INSTRUCTION: Go through the material below and copy out every line that contains the word "Ihre". Capital and small letters must match.

RECORDS TO USE:
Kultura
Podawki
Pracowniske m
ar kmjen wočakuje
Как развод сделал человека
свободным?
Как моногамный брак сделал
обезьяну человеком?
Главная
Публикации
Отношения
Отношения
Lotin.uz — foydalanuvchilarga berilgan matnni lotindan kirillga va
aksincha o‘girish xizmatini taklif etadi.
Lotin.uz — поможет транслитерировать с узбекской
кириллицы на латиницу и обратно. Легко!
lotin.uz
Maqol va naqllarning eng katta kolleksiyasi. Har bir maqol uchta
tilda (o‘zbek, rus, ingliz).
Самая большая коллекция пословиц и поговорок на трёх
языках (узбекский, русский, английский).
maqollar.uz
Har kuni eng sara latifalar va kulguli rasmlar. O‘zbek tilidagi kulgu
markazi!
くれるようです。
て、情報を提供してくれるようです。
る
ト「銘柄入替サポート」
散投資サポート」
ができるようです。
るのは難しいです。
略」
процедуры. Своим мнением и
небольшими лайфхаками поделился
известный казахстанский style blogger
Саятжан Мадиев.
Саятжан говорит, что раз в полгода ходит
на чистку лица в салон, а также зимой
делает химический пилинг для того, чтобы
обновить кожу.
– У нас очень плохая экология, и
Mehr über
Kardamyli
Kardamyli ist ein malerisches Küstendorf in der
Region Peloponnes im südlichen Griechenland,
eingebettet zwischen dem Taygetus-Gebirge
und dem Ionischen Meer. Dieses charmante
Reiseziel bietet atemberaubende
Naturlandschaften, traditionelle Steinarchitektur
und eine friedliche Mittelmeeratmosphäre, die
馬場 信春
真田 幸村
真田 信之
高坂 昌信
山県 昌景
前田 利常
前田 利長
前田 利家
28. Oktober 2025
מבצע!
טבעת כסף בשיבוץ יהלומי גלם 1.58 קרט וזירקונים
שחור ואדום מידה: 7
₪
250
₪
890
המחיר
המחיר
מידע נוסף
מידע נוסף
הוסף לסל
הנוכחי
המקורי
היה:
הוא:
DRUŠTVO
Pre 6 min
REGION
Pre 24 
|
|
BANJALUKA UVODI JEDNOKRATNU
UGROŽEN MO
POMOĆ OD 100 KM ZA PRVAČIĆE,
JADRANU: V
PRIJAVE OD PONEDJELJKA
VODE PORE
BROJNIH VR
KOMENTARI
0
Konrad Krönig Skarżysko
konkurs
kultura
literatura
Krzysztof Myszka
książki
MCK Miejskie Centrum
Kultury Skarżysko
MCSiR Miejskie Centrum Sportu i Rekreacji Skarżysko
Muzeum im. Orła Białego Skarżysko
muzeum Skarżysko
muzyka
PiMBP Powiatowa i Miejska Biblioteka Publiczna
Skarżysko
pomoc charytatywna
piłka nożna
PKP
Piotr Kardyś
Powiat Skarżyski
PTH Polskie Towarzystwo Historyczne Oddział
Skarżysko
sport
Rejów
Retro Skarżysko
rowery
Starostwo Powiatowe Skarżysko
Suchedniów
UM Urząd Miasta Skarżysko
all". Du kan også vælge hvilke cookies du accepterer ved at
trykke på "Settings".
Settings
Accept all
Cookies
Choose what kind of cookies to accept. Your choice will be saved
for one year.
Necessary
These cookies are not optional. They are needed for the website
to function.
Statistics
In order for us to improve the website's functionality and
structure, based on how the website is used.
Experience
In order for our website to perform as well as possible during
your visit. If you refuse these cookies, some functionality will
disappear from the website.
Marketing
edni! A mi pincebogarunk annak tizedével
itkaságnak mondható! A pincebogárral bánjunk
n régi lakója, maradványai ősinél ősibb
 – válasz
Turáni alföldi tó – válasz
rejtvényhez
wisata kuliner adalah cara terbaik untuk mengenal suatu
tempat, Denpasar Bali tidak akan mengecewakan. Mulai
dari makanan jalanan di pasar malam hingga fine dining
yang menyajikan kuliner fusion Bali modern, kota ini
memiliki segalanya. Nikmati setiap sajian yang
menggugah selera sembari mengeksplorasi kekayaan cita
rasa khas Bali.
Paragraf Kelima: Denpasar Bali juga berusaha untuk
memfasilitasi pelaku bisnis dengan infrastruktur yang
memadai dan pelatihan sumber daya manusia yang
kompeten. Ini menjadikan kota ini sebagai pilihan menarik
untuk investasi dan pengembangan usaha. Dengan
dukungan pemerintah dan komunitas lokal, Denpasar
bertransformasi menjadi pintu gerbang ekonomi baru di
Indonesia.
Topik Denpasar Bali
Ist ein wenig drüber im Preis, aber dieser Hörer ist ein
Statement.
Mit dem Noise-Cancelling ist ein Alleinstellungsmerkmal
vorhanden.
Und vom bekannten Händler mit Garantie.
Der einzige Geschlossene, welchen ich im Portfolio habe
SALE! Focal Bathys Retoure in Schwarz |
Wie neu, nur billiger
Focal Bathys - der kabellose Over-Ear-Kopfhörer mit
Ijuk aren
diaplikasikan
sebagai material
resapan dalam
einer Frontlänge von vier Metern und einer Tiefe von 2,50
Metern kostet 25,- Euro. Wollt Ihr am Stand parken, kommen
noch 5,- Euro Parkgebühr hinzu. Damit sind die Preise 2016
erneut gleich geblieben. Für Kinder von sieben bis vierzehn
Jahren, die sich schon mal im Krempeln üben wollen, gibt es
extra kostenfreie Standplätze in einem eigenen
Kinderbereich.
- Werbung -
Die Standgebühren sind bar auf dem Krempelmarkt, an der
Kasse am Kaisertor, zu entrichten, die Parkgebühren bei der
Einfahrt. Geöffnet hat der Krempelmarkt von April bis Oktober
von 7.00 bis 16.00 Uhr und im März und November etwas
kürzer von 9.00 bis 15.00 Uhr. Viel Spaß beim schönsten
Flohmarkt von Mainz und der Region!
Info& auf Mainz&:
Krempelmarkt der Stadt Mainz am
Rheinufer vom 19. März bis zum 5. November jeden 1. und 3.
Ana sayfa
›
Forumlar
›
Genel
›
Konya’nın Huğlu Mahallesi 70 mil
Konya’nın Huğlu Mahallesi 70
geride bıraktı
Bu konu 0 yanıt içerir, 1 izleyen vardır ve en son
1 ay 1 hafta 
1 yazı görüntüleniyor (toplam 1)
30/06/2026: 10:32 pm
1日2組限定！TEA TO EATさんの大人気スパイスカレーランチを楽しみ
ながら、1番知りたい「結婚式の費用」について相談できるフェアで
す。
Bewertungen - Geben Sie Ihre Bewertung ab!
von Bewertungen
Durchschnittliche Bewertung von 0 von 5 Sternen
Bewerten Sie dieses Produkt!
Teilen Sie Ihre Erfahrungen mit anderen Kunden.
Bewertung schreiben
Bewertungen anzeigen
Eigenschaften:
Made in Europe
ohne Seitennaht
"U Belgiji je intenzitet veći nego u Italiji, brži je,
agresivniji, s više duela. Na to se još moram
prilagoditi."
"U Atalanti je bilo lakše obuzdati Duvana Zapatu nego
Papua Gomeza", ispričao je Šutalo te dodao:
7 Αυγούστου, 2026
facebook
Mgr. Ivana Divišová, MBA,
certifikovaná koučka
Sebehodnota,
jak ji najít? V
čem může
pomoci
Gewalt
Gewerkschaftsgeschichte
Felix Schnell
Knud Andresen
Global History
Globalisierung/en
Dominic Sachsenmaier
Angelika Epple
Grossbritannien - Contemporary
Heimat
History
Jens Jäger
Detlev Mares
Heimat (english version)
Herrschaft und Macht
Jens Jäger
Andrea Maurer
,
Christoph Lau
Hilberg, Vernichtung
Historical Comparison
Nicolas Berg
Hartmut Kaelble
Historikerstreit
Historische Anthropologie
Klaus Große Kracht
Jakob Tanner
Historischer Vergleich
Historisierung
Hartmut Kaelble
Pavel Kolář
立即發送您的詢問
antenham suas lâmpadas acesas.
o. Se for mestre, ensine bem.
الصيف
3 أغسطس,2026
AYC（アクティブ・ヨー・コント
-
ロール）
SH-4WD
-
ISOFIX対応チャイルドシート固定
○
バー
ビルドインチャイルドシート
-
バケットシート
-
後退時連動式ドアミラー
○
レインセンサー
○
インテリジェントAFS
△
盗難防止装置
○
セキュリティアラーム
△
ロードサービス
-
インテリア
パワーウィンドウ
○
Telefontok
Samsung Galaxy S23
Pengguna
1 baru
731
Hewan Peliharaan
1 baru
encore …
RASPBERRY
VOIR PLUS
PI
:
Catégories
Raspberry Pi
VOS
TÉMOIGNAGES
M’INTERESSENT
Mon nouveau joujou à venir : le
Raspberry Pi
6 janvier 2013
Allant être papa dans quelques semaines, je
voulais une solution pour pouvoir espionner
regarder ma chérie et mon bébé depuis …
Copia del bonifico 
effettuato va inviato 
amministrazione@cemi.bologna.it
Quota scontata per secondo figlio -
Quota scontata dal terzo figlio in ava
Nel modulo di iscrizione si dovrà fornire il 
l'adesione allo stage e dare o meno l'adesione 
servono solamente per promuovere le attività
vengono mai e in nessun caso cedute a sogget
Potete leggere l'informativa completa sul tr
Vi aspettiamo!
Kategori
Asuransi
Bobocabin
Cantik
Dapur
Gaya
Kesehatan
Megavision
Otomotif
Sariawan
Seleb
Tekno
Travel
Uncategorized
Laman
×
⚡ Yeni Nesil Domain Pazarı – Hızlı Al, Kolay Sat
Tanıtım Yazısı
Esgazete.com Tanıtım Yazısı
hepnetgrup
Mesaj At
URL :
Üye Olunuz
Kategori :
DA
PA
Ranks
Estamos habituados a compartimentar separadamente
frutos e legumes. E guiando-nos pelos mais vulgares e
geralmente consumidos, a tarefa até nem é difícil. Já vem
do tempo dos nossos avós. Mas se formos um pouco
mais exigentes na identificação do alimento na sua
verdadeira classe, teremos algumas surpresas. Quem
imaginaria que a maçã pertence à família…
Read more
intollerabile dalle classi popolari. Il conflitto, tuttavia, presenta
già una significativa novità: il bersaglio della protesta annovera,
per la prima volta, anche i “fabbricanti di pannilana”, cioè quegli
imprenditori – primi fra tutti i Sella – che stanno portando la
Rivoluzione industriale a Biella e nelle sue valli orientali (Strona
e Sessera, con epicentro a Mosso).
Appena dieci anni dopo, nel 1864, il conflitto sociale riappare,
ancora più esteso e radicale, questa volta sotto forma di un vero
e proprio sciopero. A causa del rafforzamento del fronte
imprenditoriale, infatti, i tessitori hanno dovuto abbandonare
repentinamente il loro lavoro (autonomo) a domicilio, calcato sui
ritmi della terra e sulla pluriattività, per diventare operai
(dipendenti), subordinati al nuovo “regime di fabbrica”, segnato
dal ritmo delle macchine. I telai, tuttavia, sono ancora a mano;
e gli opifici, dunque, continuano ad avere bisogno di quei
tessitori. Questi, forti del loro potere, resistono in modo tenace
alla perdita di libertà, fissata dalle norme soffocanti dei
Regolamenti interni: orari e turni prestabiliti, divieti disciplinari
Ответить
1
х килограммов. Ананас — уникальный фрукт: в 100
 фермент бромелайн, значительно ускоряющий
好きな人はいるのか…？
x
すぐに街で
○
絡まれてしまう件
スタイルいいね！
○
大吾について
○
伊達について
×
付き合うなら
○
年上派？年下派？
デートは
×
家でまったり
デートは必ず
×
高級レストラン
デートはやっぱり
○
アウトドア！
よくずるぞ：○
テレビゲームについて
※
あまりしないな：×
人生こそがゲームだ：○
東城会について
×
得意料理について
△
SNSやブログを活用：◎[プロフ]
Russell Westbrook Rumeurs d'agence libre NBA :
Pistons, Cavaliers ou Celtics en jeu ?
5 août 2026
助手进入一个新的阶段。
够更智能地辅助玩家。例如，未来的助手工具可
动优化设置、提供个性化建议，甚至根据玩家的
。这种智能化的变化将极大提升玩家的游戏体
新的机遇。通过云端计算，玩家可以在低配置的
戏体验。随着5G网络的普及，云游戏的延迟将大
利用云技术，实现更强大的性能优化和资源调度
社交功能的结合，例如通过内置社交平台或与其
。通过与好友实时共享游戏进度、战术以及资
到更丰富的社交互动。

COMPLETED TASK:
Bewertungen - Geben Sie Ihre Bewertung ab!
Teilen Sie Ihre Erfahrungen mit anderen Kunden.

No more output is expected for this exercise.